_Instructions for the task_. Rename "IMU" to "UMI" throughout the rows below, keeping every other part of each line unchanged.

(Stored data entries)
== Segment start ==

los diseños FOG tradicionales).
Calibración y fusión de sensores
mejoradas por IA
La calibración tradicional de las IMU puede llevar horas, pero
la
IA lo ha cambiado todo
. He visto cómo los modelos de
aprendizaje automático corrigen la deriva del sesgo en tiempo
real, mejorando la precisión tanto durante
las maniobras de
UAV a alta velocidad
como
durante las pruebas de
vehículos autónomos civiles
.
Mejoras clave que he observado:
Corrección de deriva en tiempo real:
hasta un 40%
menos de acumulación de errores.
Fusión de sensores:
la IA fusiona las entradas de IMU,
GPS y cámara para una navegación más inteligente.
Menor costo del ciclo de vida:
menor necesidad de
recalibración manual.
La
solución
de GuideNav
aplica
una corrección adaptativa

== Segment end ==

_Solution to the exercise_.
los diseños FOG tradicionales).
Calibración y fusión de sensores
mejoradas por IA
La calibración tradicional de las UMI puede llevar horas, pero
la
IA lo ha cambiado todo
. He visto cómo los modelos de
aprendizaje automático corrigen la deriva del sesgo en tiempo
real, mejorando la precisión tanto durante
las maniobras de
UAV a alta velocidad
como
durante las pruebas de
vehículos autónomos civiles
.
Mejoras clave que he observado:
Corrección de deriva en tiempo real:
hasta un 40%
menos de acumulación de errores.
Fusión de sensores:
la IA fusiona las entradas de UMI,
GPS y cámara para una navegación más inteligente.
Menor costo del ciclo de vida:
menor necesidad de
recalibración manual.
La
solución
de GuideNav
aplica
una corrección adaptativa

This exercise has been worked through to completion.